Figure 3.

Intrathymic differentiation in the absence of continuous progenitor import. (A and B) 9 wk after thymus transplantation, Rag2^−/−γ_c^−/−Kit^W/Wv recipients and C57BL/6 control mice received 1 mg BrdU and thymocytes were analyzed 2 h or 5 d later. Dot plots in A show expression of CD4 and CD8 by BrdU⁺ cells and represent examples of individual thymus grafts. Numbers indicate percentages of cells in each region. (B) Percentages of BrdU⁺ cells within each indicated population (DN, DP, CD4, and CD8) were analyzed 2 h and 5 d after BrdU injection. Results from one experiment are shown, where each dot is an individual C57BL/6 thymus (B6) or an individual thymus graft (G). The 2-h pulse labeling was done in 3 independent experiments, in which 3, 4, or 8 grafts with DP were analyzed.

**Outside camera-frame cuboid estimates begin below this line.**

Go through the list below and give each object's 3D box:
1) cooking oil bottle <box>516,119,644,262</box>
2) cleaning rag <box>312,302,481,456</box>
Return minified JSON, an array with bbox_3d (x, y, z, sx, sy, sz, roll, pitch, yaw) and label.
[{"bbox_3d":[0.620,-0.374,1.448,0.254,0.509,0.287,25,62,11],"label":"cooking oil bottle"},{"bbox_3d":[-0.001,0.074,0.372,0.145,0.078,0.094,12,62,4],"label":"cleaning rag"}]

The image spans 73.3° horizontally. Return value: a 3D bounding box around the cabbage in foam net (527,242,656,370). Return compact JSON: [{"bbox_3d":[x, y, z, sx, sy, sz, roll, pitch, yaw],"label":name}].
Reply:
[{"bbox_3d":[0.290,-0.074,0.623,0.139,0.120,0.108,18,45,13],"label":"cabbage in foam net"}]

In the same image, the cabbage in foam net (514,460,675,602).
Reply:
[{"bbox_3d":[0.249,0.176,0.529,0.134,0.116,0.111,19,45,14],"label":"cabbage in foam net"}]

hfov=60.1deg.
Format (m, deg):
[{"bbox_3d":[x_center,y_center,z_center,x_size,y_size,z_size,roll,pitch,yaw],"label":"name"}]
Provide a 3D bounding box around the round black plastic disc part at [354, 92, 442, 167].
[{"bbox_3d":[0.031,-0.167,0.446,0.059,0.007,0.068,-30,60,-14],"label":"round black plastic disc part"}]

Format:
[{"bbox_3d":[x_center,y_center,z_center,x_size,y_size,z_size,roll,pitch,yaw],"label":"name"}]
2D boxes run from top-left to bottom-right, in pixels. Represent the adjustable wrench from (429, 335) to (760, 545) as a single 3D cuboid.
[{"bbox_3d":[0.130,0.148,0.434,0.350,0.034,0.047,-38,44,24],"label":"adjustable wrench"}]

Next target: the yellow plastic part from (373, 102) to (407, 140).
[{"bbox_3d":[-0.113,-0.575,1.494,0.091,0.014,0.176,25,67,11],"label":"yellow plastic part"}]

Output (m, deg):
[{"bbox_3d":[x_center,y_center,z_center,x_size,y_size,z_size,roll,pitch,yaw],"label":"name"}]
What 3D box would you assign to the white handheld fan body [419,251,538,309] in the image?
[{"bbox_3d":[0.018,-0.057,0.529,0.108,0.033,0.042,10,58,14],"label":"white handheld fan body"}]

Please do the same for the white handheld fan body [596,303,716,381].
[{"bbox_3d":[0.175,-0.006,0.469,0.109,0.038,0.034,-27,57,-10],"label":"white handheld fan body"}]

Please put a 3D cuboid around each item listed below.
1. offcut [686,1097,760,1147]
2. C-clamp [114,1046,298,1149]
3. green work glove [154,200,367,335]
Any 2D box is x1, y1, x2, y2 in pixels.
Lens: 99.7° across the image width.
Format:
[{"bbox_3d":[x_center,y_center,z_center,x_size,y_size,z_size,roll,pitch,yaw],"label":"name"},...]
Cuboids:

The 5-d chase experiment was performed once, and 9 grafts with DP were analyzed. (C) B6/Ly5.1 control thymus, and a representative graft after 10 wk in a Rag2^−/−γ_c^−/−Kit^W/Wv host, were analyzed for the indicated markers. Cells stained for CD44 and CD25 were pregated as Lin⁻CD45.1⁺ donor cells, and cells stained for CD44 and Kit were pregated as Lin⁻CD25⁻CD45.1⁺ donor cells. Numbers indicate percentages of cells in each gate. A total of 3 independent experiments were performed, in each of which 3–10 grafts with cellularities >10⁶ cells were analyzed.